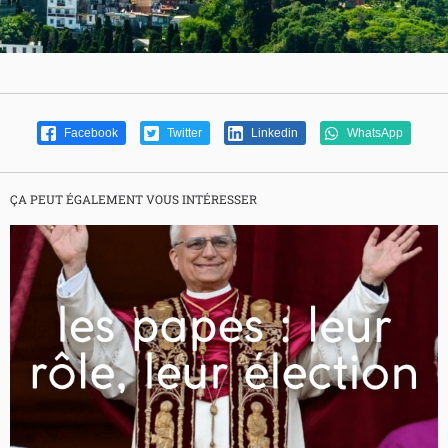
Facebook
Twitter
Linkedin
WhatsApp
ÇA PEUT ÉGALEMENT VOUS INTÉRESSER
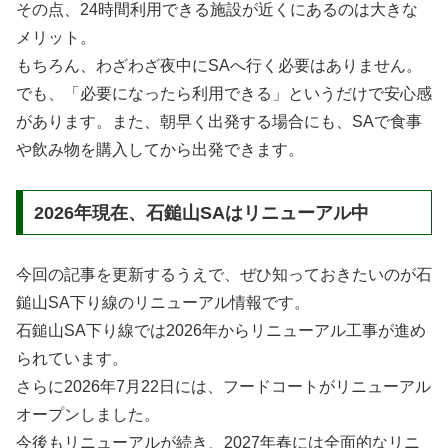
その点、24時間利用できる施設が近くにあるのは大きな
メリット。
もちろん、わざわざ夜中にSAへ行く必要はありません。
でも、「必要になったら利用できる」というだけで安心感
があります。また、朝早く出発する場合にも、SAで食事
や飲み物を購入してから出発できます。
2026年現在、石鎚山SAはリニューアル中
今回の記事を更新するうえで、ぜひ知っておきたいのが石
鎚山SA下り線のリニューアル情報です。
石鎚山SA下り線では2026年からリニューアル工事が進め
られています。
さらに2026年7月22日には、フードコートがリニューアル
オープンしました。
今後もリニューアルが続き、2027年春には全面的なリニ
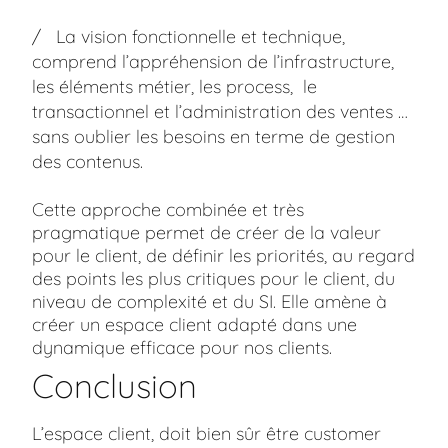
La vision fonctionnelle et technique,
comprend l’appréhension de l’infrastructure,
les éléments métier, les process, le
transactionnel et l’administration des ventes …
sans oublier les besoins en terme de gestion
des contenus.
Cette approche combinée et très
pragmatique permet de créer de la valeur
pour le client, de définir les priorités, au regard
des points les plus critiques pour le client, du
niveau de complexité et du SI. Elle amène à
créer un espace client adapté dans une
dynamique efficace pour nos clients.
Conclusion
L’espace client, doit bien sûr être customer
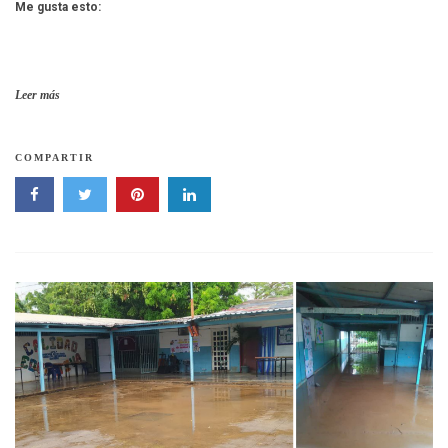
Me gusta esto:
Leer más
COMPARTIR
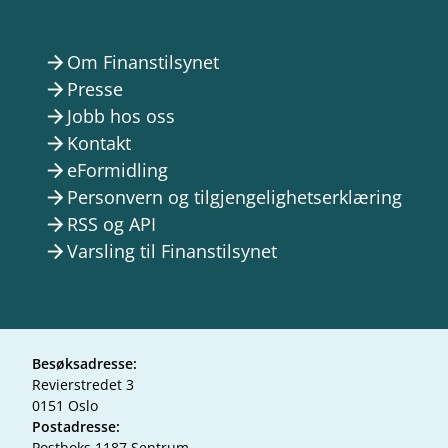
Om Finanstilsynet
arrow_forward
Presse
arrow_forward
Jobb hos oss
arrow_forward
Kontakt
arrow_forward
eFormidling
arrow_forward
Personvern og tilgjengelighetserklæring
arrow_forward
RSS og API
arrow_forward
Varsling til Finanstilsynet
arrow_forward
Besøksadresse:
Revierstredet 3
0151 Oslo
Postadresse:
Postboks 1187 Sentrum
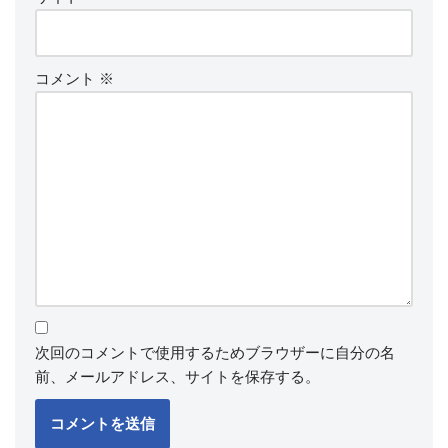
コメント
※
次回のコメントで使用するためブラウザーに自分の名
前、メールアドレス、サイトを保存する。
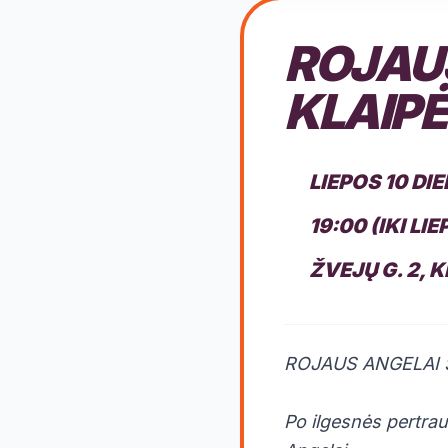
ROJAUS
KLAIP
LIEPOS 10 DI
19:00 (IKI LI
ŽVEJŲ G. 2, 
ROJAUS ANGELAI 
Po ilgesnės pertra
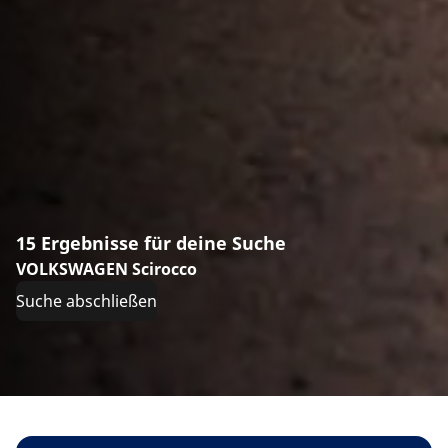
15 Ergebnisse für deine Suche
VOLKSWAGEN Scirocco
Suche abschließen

********

◆ WORK INSTRUCTIONS ◆
If a line in the material above contains "espace", show that line.

◆ SOLUTION FOR THIS EXERCISE ◆
créer un espace client adapté dans une
L’espace client, doit bien sûr être customer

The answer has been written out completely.